The client, of course, would likely balk at that number and might say no more than 1 hour of downtime per year is acceptable. That's 12 times more stable. Do you tell the customer, sorry, we can't do that for $100,000, or do you make your best attempt, hoping your analysis was conservative?

Troy DeMonbreun
+3  A: 

The client, of course, would likely balk at that number and might say no more than 1 hour of downtime per year is acceptable. That's 12 times more stable. Do you tell the customer, sorry, we can't do that for $100,000, or do you make your best attempt, hoping your analysis was conservative?

Flat out tell the customer what they want isn't reasonable. In order to gain that kind of uptime, a massive amount of money would be needed, and realistically, the chances of reaching that percentage of uptime constantly just isn't possible.

I personally would go back to the customer and tell them that you'll provide them with the best setup with 100k and set up an outage report guideline. Something like, for every outage you have, we will complete an investigation as to why this outage happened, and how what we will do to make the chances of it happening again almost non existent.
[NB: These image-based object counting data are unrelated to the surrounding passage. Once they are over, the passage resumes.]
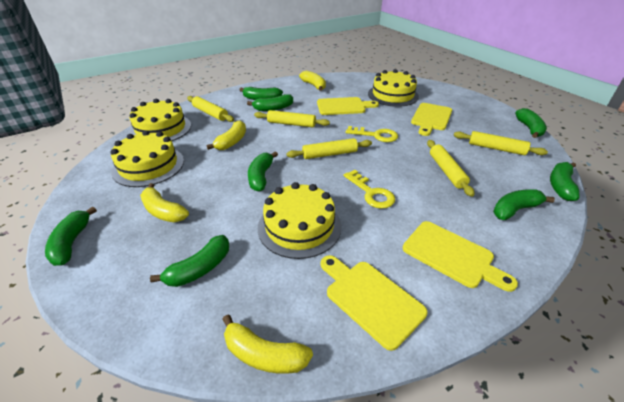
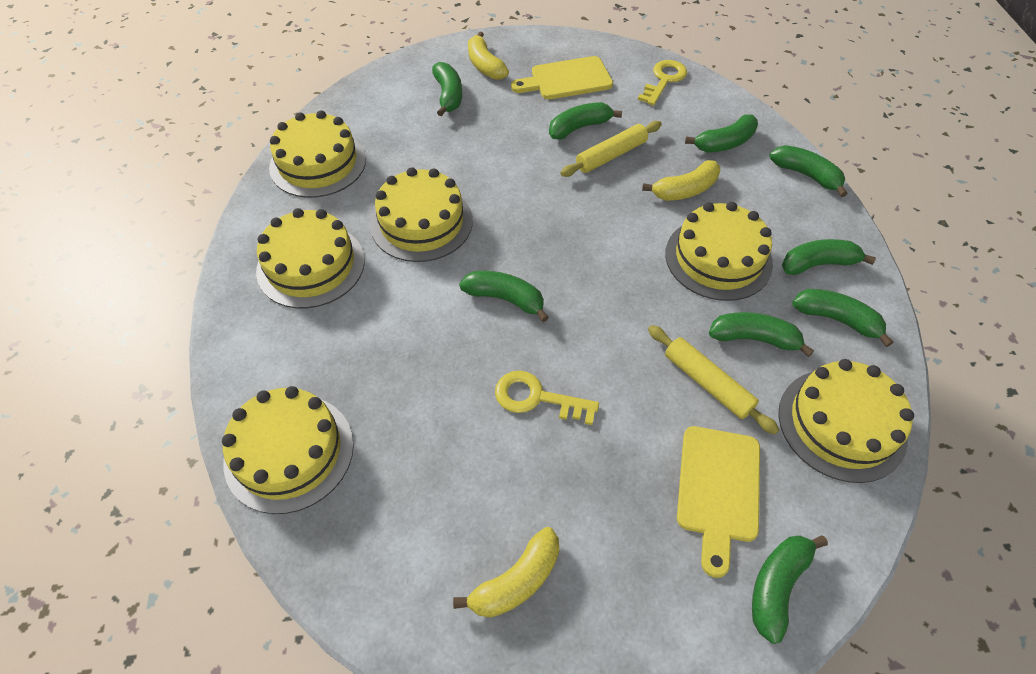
green banana: [45,206,97,266] [150,235,229,287] [240,87,283,100] [247,94,293,111] [248,151,278,192] [493,189,555,220] [515,108,547,138] [550,162,579,201] = 8 -> [432,62,462,117] [459,271,549,322] [549,102,622,140] [685,114,758,152] [709,312,814,357] [752,535,828,644] [769,145,848,197] [782,239,876,275] [792,289,893,347] = 9
yellow banana: [140,183,189,222] [206,120,246,150] [222,314,313,374] [299,71,326,91] = 4 -> [453,527,559,618] [468,31,509,80] [642,160,720,201] = 3
yellow cake: [110,130,184,187] [129,99,191,141] [258,182,342,259] [368,69,419,107] = 4 -> [222,386,354,514] [256,208,365,308] [269,110,366,198] [370,167,473,262] [665,202,773,301] [778,359,914,483] = 6
yellow cutting board: [317,97,379,115] [321,255,428,351] [403,221,518,292] [411,103,452,136] = 4 -> [511,56,613,99] [677,426,760,578] = 2
yellow rolling pin: [187,96,234,122] [254,110,330,127] [286,138,372,159] [427,140,475,197] [454,131,548,155] = 5 -> [560,121,662,177] [648,325,779,434] = 2

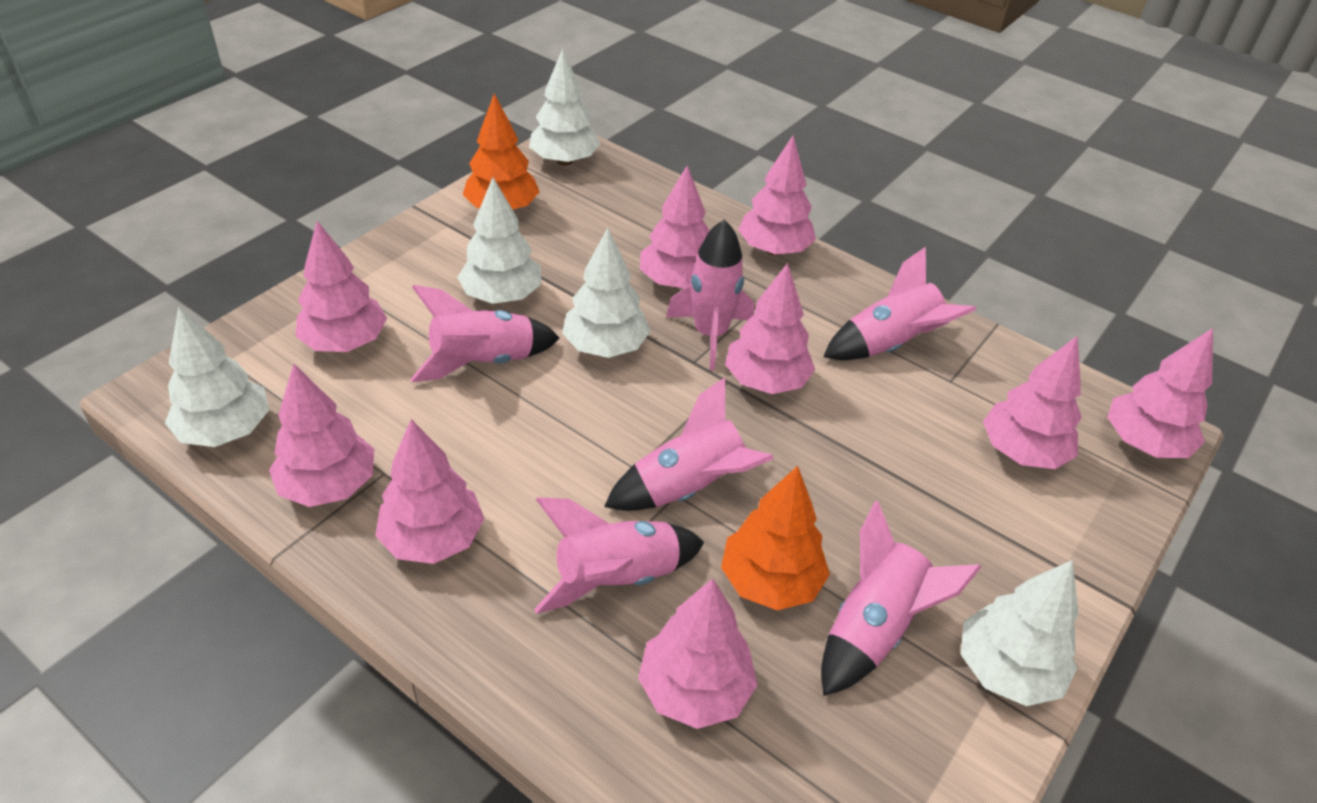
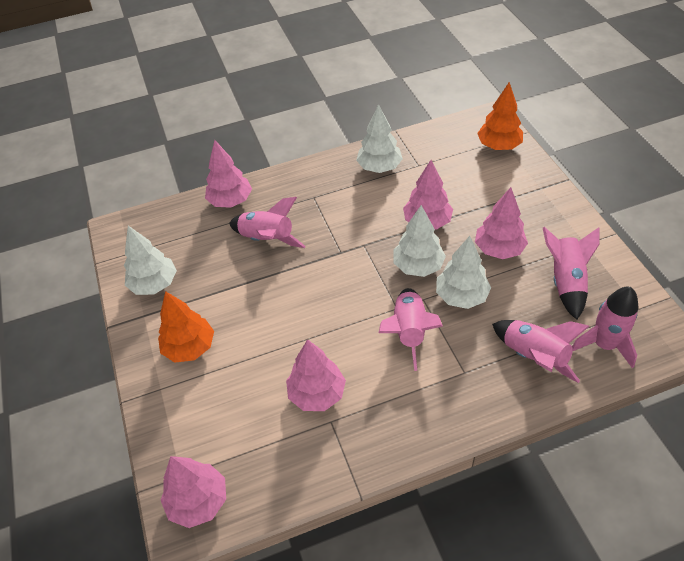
pink rocket: [410,285,560,382] [534,497,704,614] [604,377,774,511] [666,219,754,370] [821,501,981,696] [823,247,976,360] = 6 -> [229,197,306,248] [379,288,443,371] [492,320,590,383] [543,227,600,320] [572,287,638,368] = 5
pink tree: [269,363,374,507] [295,221,387,352] [375,419,484,564] [638,578,758,729] [640,165,710,288] [725,263,815,394] [738,136,816,255] [983,336,1082,469] [1107,328,1213,458] = 9 -> [161,456,226,528] [205,140,252,208] [286,339,346,411] [403,160,453,230] [475,187,528,259] = 5
white tree: [165,307,269,447] [457,177,541,304] [529,48,601,166] [562,228,650,358] [961,560,1079,706] = 5 -> [124,226,177,295] [356,104,403,173] [394,205,446,277] [436,236,491,309] = 4

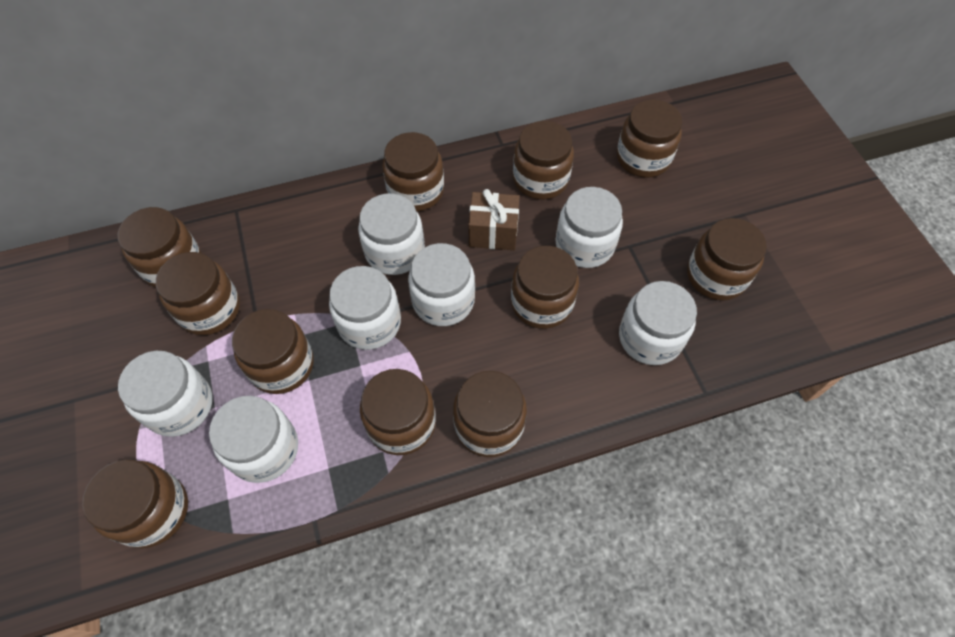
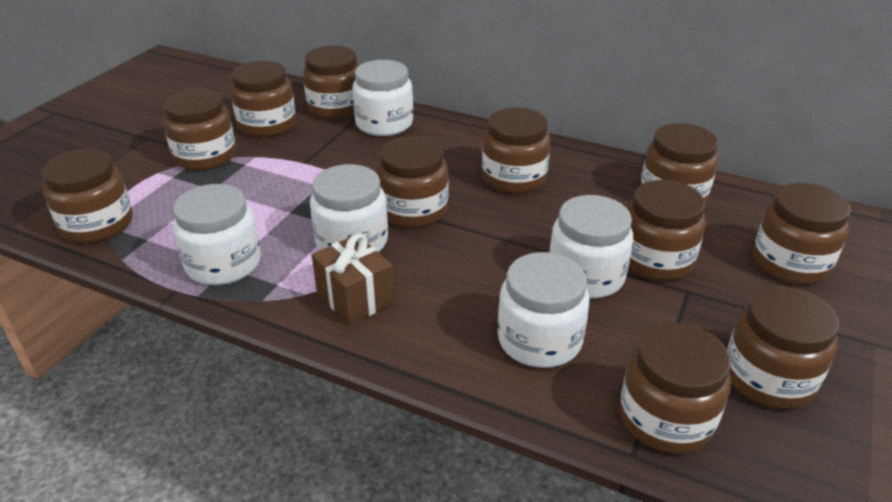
white jar: [118,351,213,437] [209,396,298,483] [329,266,401,350] [358,194,425,275] [408,243,475,326] [555,187,623,268] [619,281,697,365] = 7 -> [173,184,261,285] [310,164,388,252] [352,60,413,136] [498,252,589,368] [549,195,633,298] = 5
I think offering SLAs is just a mistake.

Ethan Gunderson
I agree - tell customer to take a hike. They don't want to pay for that uptime they can't have that uptime.
Jason Short
+4  A: 

The Quality vs Good Enough discussion I've seen has a practical ROI at 95% defect fixes. Obviously show stoppers / critical defects are fixed (and always there are the exceptions like air-plane autopilots etc, that need to not have so many defects).

I can't seem to find the reference to the 95% defect fixes, it is either in Rapid Development or in Applied Software Measurement by Caper Jones.